I am a suicide survivor. I am the one left behind after a loved one takes their life. The one left to pick up the pieces, close out bank accounts, handle probate, and heal heartache. The promise I made was to God, my brother Steve, and myself.
This vow was made after a day spent searching for a book that would help explain the unimaginable. I was at Texas A&M University scouring through the card catalog, thinking surely there has to be more about the topic of being a suicide survivor than just these two books. (This is pre-Google and pre-mental health awareness—what feels like a lifetime ago.)
What occurred that day is something I would consistently find when visiting a bookstore or library in search of a book that could help me begin to heal. Where were the books to possibly help me come to terms with or understand the suicides of my loved ones? I began to journal my experience, knowing that time would erase many of the details.
“Details”—such a critical word when selecting a literary agent. I have always known that I would pen my story. What I did not know was how I would publish and market my book. That was in the details of finding an agent.
These details, although some might consider minor at first glance, are critical for selecting the right agent. For me, getting my story told is about honor. Finding the right literary agent has been the difference between finding a cubic zirconia and someone who is a beautiful, sparkly diamond. I definitely found a gem in my literary agent.
I learned that the process of selecting a literary agent is much like finding a therapist. I had to trust them, and they would also need to understand the subject of mental health and suicide. Without these two key components, they would never believe in my mission, and my story would be just an inbox annoyance destined for the trash folder.
In order to find Find agents who are looking for books just like yours, you need a few research tools.
For starters, check out Publisher's Marketplace when your manuscript or book proposal is polished and ready to go. This is a resource that has a monthly membership fee of $25, but it is worth it if you can afford it. The database will help you refine your search and be more targeted when you query.
Query Tracker is a free resource and a great supplement to Publisher’s Marketplace as it lists more than 1,600 agents and will help you narrow down your search.
You should also be reading Writer's Digest Guide to Literary Agents so that you can get to know potential agents before deciding to query them.
If you're active on Twitter, and it is a good idea if you're hoping to be part of the online literary community, Manuscript Wish List was started as a Twitter hashtag.

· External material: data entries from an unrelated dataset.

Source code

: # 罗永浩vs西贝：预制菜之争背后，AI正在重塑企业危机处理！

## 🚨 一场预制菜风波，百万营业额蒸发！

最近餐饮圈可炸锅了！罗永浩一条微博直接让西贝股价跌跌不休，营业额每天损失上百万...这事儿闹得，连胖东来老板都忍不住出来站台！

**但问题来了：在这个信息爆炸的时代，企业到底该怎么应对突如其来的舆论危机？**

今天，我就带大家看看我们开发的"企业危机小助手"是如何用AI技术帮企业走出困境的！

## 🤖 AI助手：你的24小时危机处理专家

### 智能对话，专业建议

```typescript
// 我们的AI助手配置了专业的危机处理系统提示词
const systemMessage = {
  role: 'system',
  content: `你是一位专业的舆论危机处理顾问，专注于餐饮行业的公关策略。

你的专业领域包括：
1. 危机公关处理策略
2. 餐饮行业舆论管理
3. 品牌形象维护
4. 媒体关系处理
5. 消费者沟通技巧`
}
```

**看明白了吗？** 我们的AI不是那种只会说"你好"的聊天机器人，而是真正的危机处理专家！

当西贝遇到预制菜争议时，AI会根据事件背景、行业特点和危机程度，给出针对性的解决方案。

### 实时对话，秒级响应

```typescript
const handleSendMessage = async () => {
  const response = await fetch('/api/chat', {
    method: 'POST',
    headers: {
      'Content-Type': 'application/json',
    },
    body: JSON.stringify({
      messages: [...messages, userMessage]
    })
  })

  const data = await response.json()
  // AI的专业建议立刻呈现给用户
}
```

Agents mention book ideas they're hungry to represent. Now there is an accompanying website to complement the hashtag that is updated regularly.

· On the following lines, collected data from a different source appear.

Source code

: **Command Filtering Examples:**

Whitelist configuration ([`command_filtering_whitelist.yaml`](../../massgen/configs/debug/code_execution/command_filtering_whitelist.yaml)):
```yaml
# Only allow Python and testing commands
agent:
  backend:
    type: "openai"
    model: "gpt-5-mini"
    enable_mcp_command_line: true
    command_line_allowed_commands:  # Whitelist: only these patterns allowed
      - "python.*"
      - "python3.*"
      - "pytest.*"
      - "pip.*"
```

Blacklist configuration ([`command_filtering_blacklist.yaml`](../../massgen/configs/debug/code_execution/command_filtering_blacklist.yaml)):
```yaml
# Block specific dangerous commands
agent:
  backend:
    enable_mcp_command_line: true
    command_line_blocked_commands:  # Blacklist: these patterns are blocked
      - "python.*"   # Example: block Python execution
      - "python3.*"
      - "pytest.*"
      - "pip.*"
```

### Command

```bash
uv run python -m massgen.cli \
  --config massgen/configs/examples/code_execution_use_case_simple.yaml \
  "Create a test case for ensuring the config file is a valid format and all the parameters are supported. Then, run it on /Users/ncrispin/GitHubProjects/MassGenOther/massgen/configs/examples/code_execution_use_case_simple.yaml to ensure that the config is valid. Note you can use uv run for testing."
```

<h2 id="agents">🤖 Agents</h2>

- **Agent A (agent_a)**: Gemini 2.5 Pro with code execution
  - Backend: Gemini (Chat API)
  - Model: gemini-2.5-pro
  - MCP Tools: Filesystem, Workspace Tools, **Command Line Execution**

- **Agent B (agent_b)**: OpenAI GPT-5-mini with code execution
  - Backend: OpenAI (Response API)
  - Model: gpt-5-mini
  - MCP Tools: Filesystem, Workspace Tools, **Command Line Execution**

Online resources provide a wealth of information, and you can supplemnt these by attending a conference or by signing up for a class or seminar led by an industry professional, such as Lit Agent & Author: Writing an Effective Hook & Query Letter 4-Part Zoom Seminar on June 18th, 2022 here at WritingWorkshops.

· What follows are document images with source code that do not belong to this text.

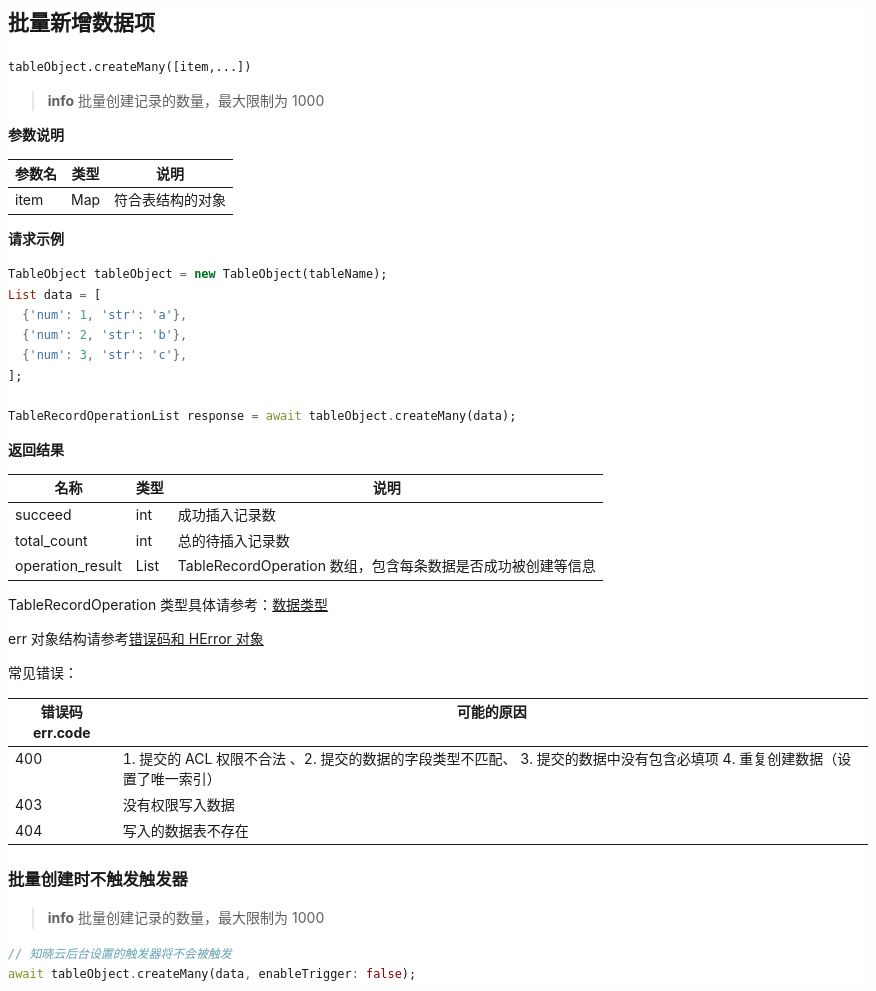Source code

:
 ```dart
```

## 批量新增数据项

`tableObject.createMany([item,...])`

> **info**
> 批量创建记录的数量，最大限制为 1000

**参数说明**

| 参数名 | 类型   | 说明             |
| ------ | ------ | ---------------- |
| item   | Map | 符合表结构的对象 |

**请求示例**

```dart
TableObject tableObject = new TableObject(tableName);
List data = [
  {'num': 1, 'str': 'a'},
  {'num': 2, 'str': 'b'},
  {'num': 3, 'str': 'c'},
];

TableRecordOperationList response = await tableObject.createMany(data);
```

**返回结果**

| 名称  | 类型 | 说明 |
| ----- | ----- | ----- |
| succeed | int | 成功插入记录数 |
| total_count | int | 总的待插入记录数 |
| operation_result | List | TableRecordOperation 数组，包含每条数据是否成功被创建等信息 |

TableRecordOperation 类型具体请参考：[数据类型](/flutter-sdk/data-type.md)

err 对象结构请参考[错误码和 HError 对象](/flutter-sdk/error-code.md)

常见错误：

| 错误码 err.code | 可能的原因                                                                                                                 |
| --------------- | -------------------------------------------------------------------------------------------------------------------------- |
| 400             | 1. 提交的 ACL 权限不合法 、2. 提交的数据的字段类型不匹配、 3. 提交的数据中没有包含必填项 4. 重复创建数据（设置了唯一索引） |
| 403             | 没有权限写入数据                                                                                                           |
| 404             | 写入的数据表不存在                                                                                                         |

### 批量创建时不触发触发器

> **info**
> 批量创建记录的数量，最大限制为 1000

```dart
// 知晓云后台设置的触发器将不会被触发
await tableObject.createMany(data, enableTrigger: false);
```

I used many of these resources to research each of the literary agents before attending the conference in June. But I knew after spending five minutes with Tina that she would end up being my literary agent. She asked me to send her everything I had, and she handed me a pen from her purse as she told me I would need this when I signed my contract. But I knew not just because of what she said, but rather how she said it. I could feel her desire to know more about my story, and this led me to conclude she could be the one.
Tina called me within three hours of receiving the almost 70-page proposal (which she read on her cell phone). I understood the magnitude of the phone call. Within two hours, I had the contract, which I finally signed today.
Whether or not I become a bestselling author, I know one thing—the most important detail when selecting a literary agent is to have someone who will fight for your story. I know Tina will fight for the success of my book, and by doing so, she will bring honor to my family.
BIO: Kristina Brown is a suicide survivor and currently working with her literary agent on her book.